Ringfort (Rath), Kilnahera, Co. Cork
Co. Cork |
Ringforts
On a north-facing slope in Kilnahera, looking out over the Ruagagh river valley, a roughly circular platform of raised ground sits quietly in pasture.
It measures about 25.6 metres north to south and 23.5 metres east to west, enclosed by an earthen bank still standing some 2.1 metres high, with a fosse, an external defensive ditch, running along its south and south-eastern edges. What makes this particular example quietly interesting is the survival of a second bank, reaching 1.5 metres in height, along the south-western to west-north-western arc, with a berm, a flat shelf of ground, preserved on its inner face. The interior has since been planted with trees, which gives the whole enclosure an oddly wooded character unusual for a field monument of this kind.
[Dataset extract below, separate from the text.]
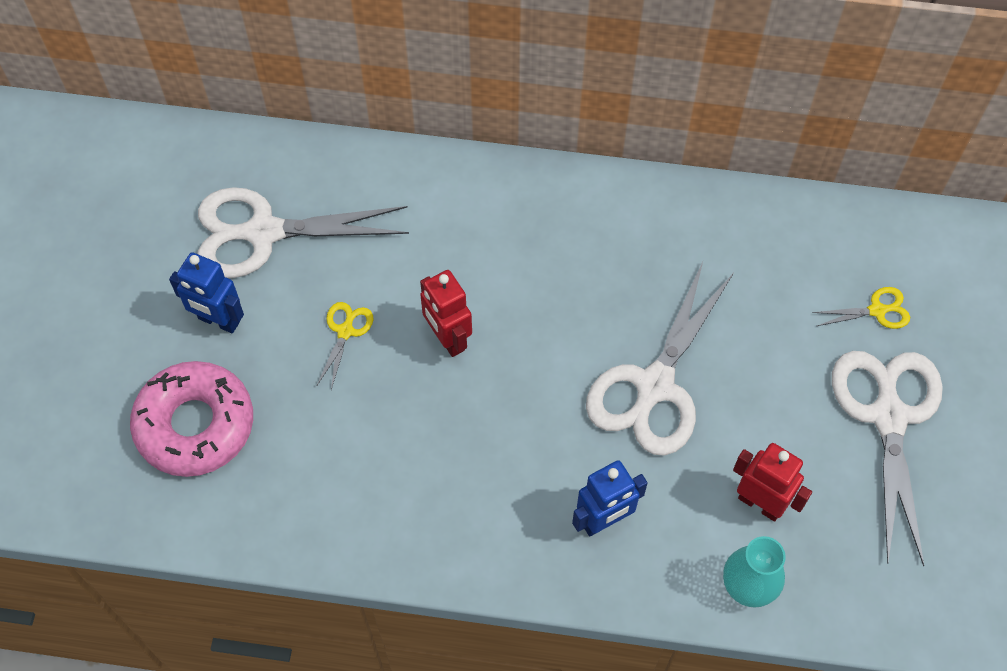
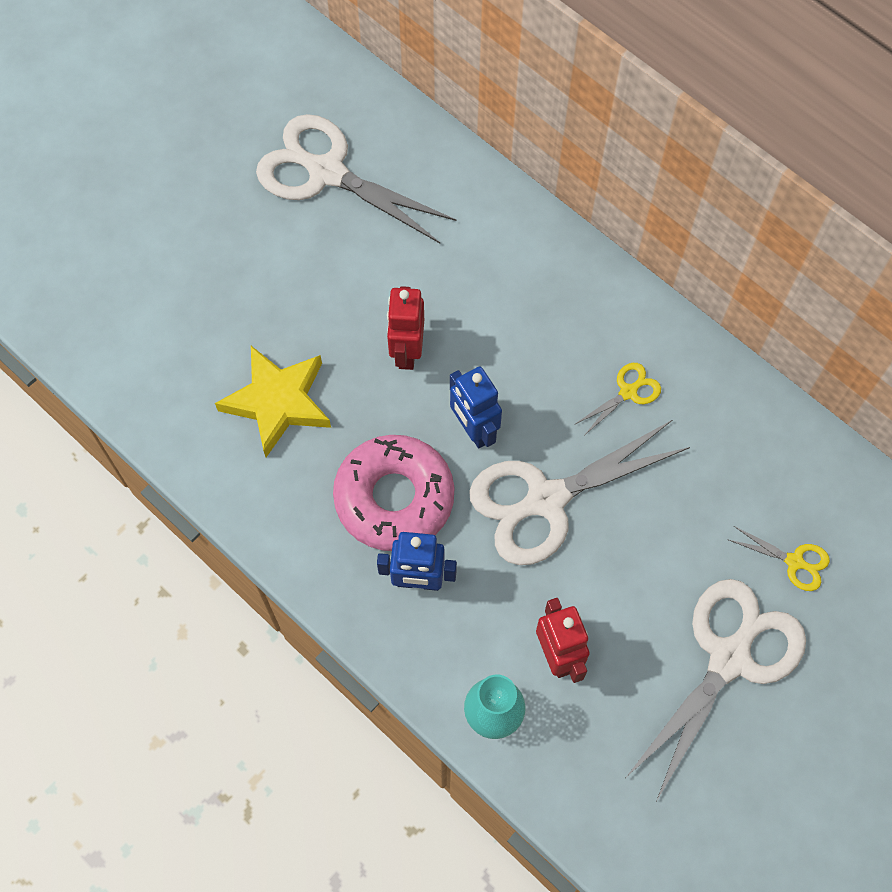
camera: 35 degrees right, 5 degrees up
pink donut [130,361,253,477] -> pink donut moved to [333,435,454,551]
blue robot [169,252,244,333] -> blue robot moved to [450,366,502,448]
yellow scissors [317,302,374,390] -> yellow scissors moved to [574,363,661,435]
none -> yellow star [215,346,331,457]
This is a rath, the Irish term for a ringfort, the most common class of monument in the Irish countryside. Ringforts were enclosed farmsteads, built and used mainly during the early medieval period, roughly the fifth to twelfth centuries, by farming families who constructed earthen banks and ditches around their homes and livestock. The double-bank arrangement at Kilnahera suggests a site of some local consequence; single-banked examples are far more numerous, and the additional enclosure would have required considerably more labour to construct and maintain. A levelled section visible to the east-south-east as a slight rise in the ground indicates that the outer circuit was not uniformly well-preserved even by the time the site was first recorded, with that portion having been reduced, probably through centuries of agricultural activity on the surrounding land.